> Job item
Reproduce the listing word for word from its first line through the line containing "Remembered I was wearing", including that line. Leave the pictures out of your copy.

Saved data entries
Content starts

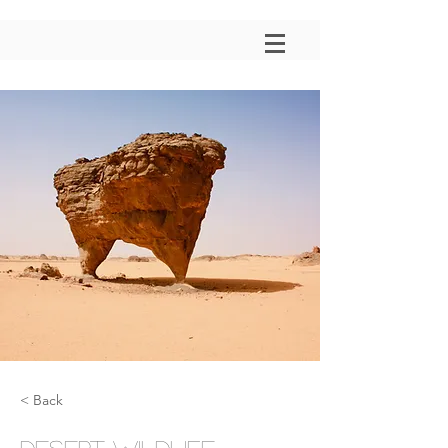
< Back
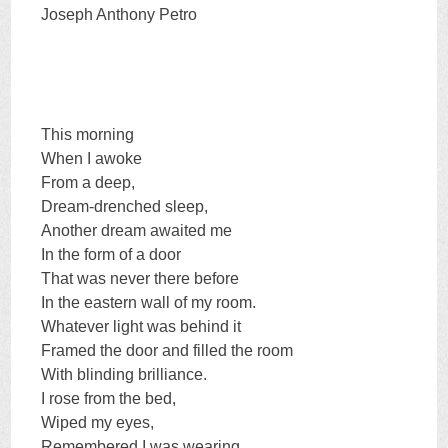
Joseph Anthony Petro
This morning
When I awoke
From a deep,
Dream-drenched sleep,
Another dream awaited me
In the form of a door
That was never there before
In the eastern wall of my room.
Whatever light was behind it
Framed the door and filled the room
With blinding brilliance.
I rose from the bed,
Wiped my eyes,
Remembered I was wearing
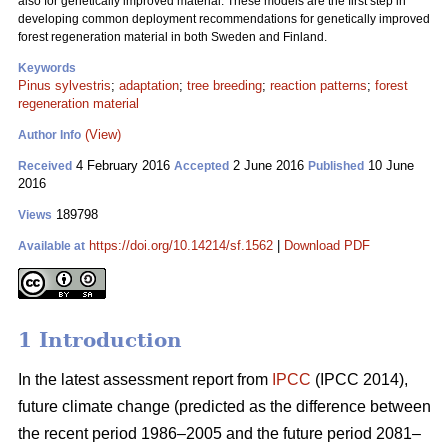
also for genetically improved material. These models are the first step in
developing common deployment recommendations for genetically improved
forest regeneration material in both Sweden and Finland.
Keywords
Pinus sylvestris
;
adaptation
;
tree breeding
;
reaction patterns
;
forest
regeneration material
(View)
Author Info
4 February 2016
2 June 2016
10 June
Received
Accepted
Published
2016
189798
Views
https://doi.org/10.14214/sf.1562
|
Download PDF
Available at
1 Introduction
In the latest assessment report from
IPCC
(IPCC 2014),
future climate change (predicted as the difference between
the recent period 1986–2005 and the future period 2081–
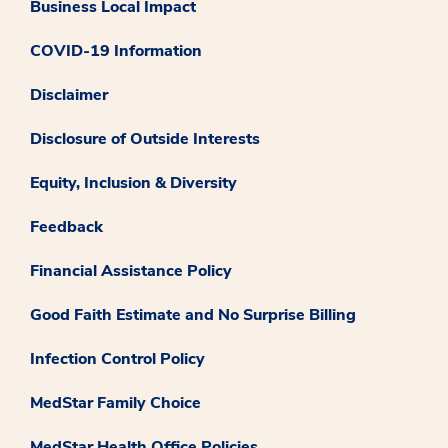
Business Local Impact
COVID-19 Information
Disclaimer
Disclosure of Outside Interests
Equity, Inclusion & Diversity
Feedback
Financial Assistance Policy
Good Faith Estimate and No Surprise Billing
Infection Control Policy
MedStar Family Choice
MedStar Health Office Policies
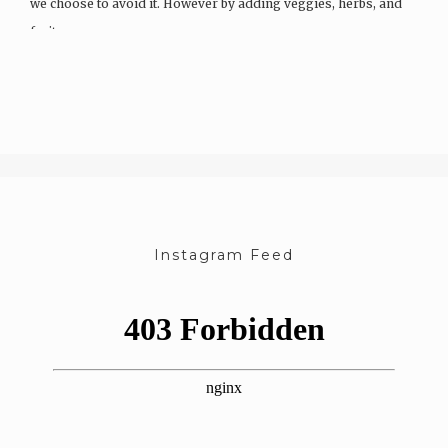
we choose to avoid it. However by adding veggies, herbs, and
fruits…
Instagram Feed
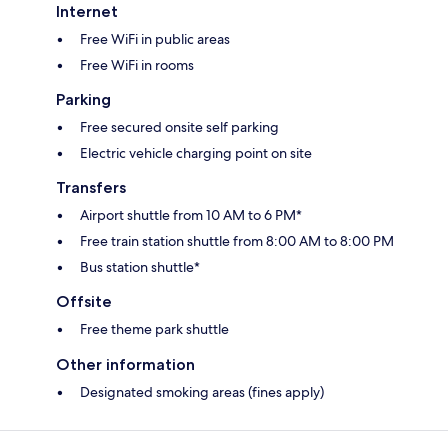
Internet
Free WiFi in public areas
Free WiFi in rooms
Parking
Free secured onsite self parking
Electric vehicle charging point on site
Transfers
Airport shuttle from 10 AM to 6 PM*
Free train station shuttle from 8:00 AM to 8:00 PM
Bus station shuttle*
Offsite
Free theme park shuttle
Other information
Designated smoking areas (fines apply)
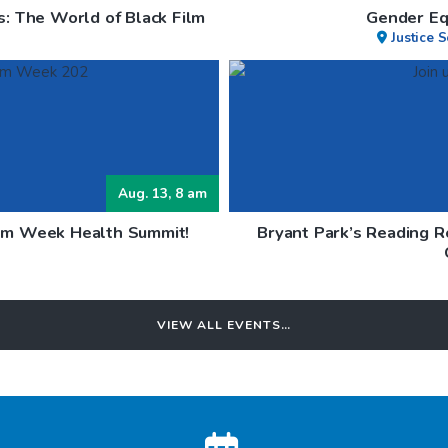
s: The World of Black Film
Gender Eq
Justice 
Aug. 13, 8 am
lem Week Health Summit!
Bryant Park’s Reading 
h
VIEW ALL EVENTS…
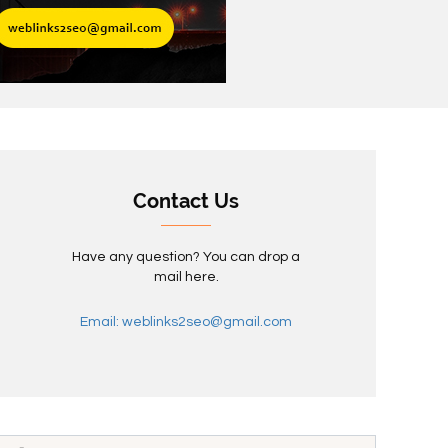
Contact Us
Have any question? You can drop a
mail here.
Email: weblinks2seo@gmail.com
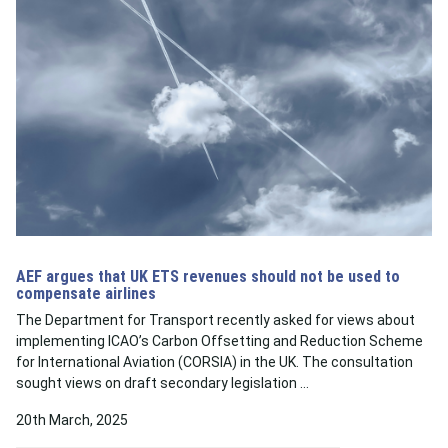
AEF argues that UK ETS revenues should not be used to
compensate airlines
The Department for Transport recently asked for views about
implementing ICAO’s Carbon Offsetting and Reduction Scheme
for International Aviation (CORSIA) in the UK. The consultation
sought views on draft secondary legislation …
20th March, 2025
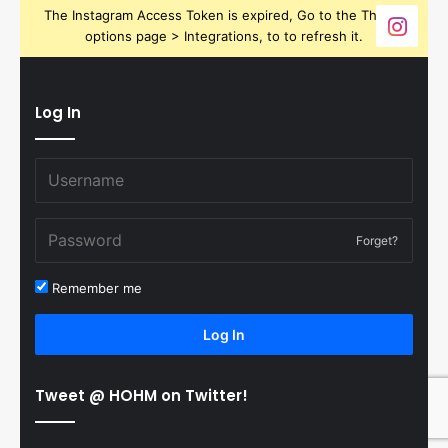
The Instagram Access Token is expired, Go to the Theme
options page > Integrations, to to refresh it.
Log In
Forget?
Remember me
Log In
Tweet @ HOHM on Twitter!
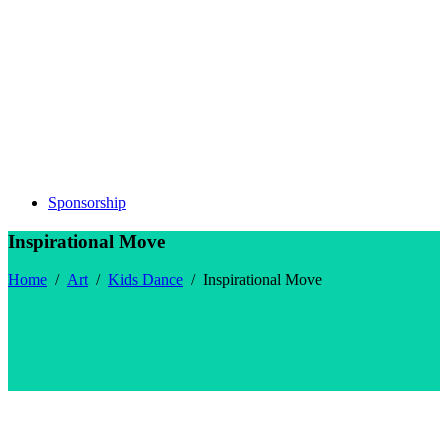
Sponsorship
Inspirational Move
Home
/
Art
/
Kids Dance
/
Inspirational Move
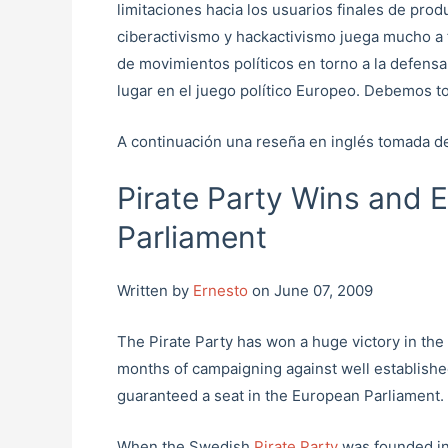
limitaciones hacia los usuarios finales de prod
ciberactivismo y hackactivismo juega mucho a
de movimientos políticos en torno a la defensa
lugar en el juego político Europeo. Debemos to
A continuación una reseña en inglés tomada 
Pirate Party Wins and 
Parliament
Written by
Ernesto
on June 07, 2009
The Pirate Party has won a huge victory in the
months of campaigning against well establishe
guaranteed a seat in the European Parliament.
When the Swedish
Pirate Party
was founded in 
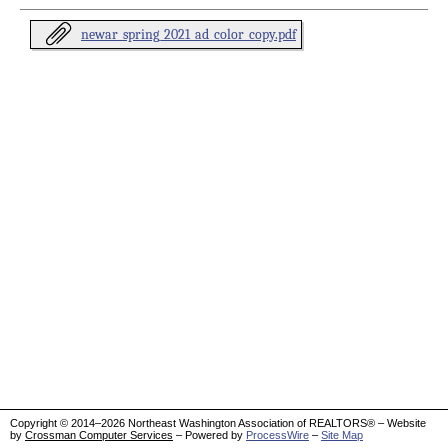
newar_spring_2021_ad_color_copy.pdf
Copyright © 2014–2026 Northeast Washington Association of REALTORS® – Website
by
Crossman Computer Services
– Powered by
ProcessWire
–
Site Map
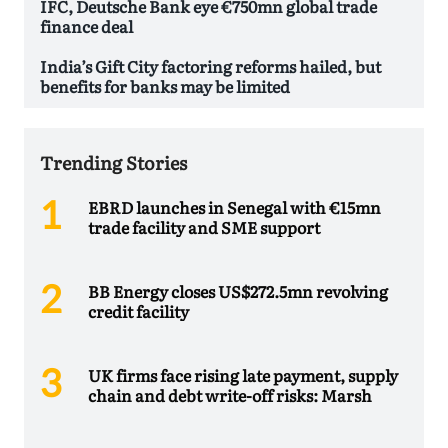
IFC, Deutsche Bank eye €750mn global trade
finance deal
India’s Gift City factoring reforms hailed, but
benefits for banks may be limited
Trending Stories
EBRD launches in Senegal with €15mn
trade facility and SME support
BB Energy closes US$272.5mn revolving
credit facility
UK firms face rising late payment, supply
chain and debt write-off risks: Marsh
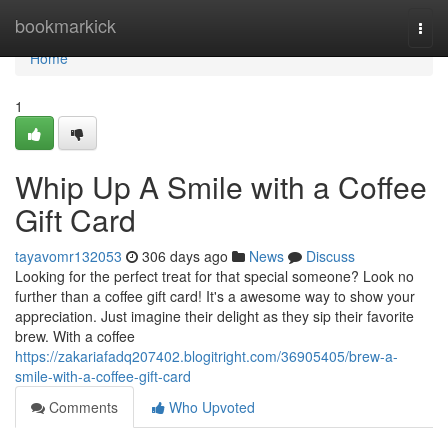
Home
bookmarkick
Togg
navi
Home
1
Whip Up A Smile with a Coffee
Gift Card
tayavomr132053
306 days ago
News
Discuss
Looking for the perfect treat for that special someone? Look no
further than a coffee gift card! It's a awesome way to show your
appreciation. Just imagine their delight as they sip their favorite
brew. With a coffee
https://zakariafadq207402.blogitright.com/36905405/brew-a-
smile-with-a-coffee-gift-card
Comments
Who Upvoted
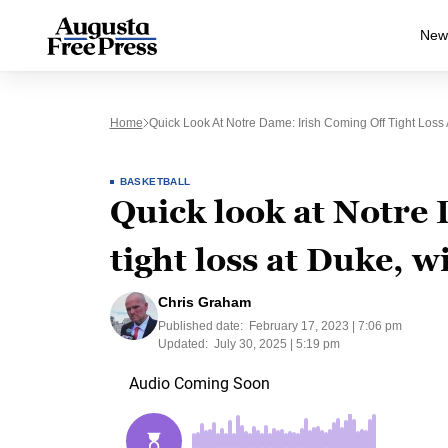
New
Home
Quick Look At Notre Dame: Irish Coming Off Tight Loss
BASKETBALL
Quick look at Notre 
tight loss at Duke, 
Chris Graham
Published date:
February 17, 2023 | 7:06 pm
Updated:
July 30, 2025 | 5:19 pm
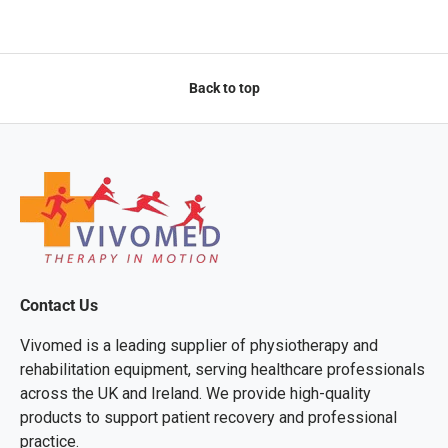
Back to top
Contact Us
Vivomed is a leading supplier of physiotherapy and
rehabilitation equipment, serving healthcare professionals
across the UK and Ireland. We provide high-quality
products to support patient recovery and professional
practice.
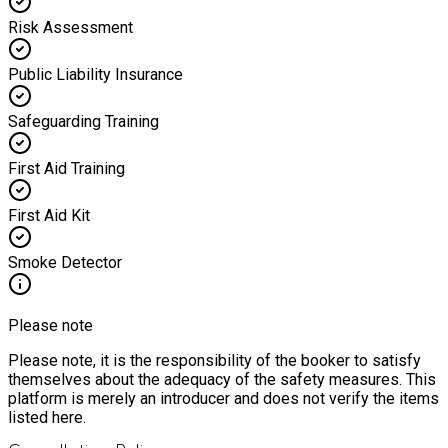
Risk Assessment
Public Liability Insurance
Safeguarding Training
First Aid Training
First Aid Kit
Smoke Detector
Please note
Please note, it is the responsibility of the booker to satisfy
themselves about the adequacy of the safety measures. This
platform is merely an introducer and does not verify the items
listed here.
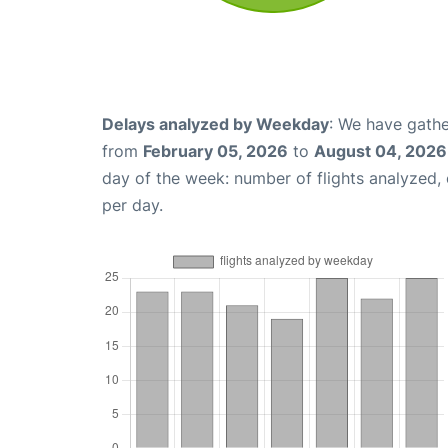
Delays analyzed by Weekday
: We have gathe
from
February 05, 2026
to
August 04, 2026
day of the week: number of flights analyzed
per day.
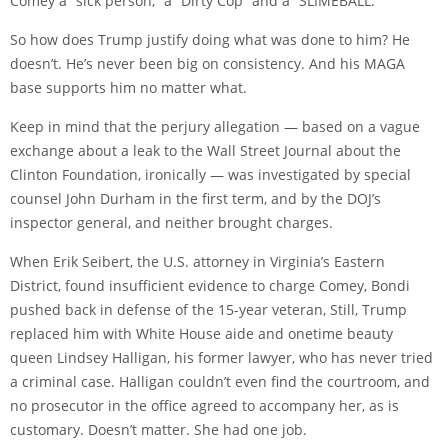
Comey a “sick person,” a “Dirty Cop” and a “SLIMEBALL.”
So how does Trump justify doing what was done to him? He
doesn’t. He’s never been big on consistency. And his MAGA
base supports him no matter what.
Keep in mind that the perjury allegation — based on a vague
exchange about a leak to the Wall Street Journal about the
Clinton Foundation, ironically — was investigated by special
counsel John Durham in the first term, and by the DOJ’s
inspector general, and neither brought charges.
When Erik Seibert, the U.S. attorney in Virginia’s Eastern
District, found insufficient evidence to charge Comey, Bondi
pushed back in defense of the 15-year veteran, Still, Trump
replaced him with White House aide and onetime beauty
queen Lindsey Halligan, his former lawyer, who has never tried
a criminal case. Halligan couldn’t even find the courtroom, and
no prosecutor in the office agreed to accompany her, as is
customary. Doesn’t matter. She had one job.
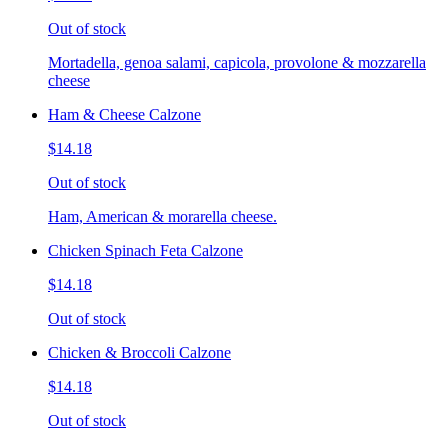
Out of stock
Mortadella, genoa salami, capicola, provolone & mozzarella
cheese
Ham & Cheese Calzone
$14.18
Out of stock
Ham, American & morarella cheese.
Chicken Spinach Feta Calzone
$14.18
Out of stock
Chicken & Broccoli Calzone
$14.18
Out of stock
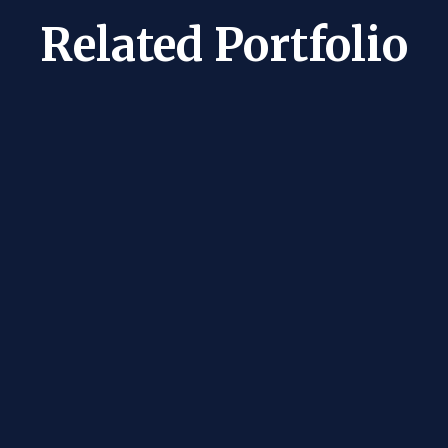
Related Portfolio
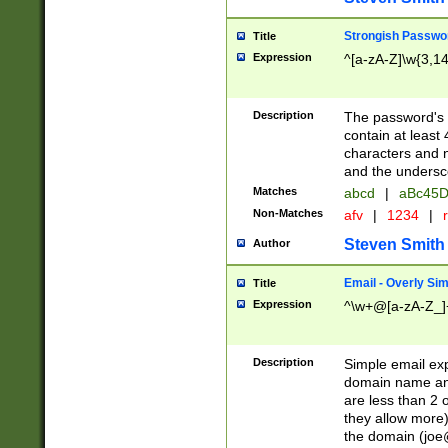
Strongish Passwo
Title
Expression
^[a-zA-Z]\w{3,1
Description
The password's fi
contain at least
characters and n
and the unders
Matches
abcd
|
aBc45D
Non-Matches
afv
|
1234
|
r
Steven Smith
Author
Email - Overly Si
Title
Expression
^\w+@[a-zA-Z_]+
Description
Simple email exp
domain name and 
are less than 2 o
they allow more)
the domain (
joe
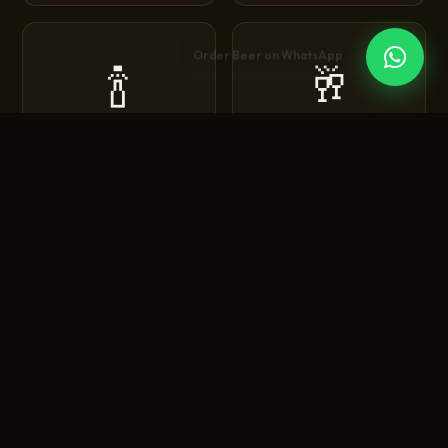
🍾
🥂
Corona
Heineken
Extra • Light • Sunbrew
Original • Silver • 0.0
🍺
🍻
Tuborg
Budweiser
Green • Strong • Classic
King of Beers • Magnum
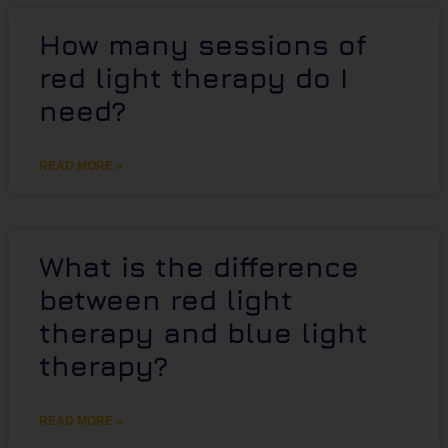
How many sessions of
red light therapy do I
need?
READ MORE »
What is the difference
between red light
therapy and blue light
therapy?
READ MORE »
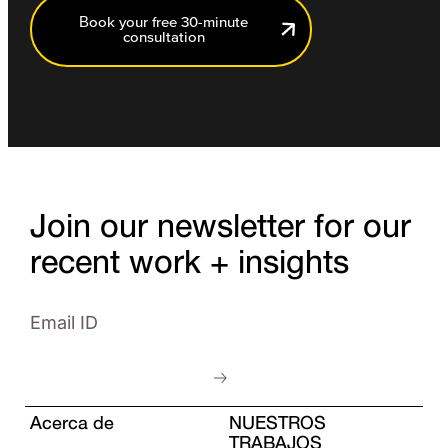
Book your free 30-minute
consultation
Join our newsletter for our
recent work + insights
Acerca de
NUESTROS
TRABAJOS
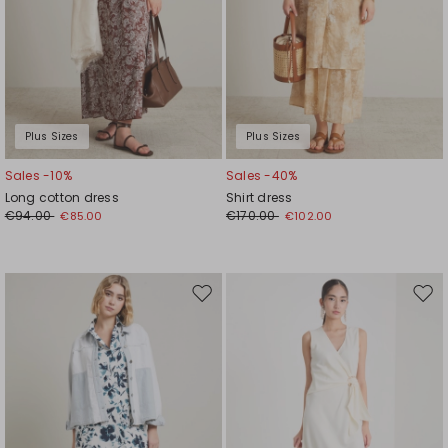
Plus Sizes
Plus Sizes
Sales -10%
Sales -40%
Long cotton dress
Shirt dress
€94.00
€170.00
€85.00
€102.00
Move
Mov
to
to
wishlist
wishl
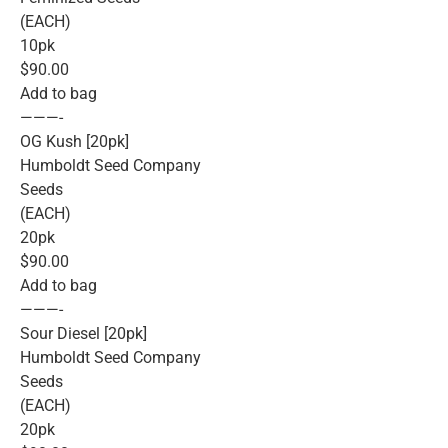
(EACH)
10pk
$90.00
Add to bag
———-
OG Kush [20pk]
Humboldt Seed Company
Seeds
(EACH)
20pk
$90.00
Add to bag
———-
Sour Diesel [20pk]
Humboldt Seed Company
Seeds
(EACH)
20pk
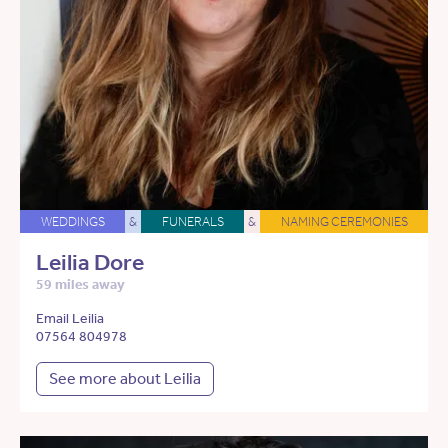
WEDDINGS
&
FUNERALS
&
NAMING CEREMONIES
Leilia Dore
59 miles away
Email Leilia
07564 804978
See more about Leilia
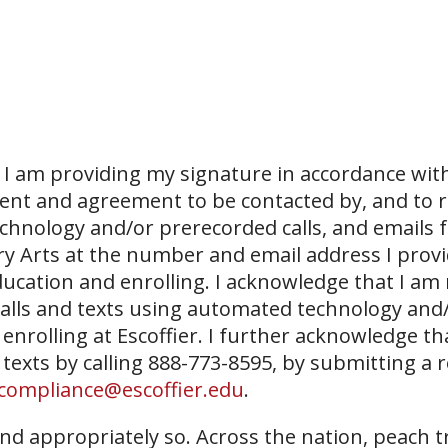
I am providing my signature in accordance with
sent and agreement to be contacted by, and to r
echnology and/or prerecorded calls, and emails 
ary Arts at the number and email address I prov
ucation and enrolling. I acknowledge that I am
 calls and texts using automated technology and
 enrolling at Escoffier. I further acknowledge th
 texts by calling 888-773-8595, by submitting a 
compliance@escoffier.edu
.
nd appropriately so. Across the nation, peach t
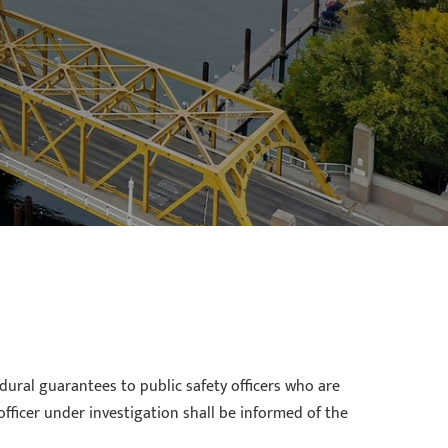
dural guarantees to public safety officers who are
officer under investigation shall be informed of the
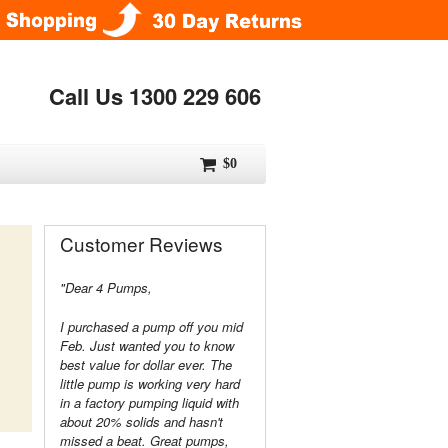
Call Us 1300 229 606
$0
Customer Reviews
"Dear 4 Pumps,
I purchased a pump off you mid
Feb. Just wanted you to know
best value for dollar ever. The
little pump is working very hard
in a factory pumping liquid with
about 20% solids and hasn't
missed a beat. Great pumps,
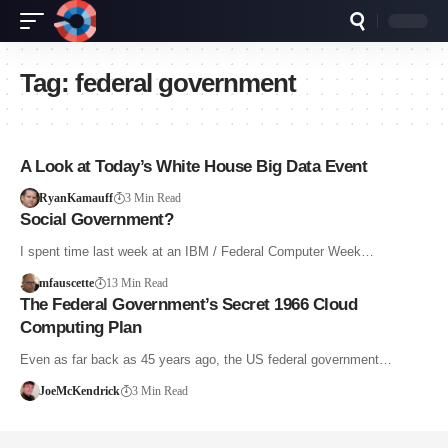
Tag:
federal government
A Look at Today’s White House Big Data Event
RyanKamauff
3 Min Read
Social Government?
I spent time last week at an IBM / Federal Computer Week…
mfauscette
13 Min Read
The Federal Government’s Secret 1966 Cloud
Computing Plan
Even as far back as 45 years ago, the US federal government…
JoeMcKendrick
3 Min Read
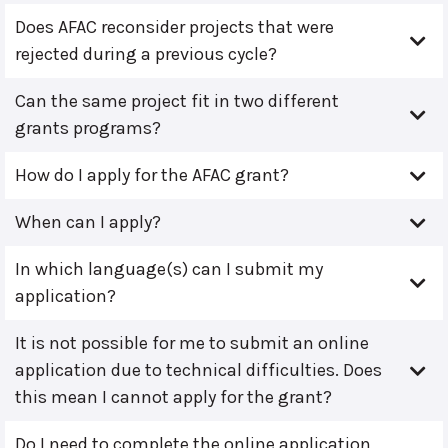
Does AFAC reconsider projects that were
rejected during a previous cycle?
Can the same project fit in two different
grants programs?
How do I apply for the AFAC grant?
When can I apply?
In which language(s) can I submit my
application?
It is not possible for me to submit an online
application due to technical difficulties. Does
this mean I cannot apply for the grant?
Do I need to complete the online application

Content ends

> Reply to the exercise
< Back
Joseph Anthony Petro
This morning
When I awoke
From a deep,
Dream-drenched sleep,
Another dream awaited me
In the form of a door
That was never there before
In the eastern wall of my room.
Whatever light was behind it
Framed the door and filled the room
With blinding brilliance.
I rose from the bed,
Wiped my eyes,
Remembered I was wearing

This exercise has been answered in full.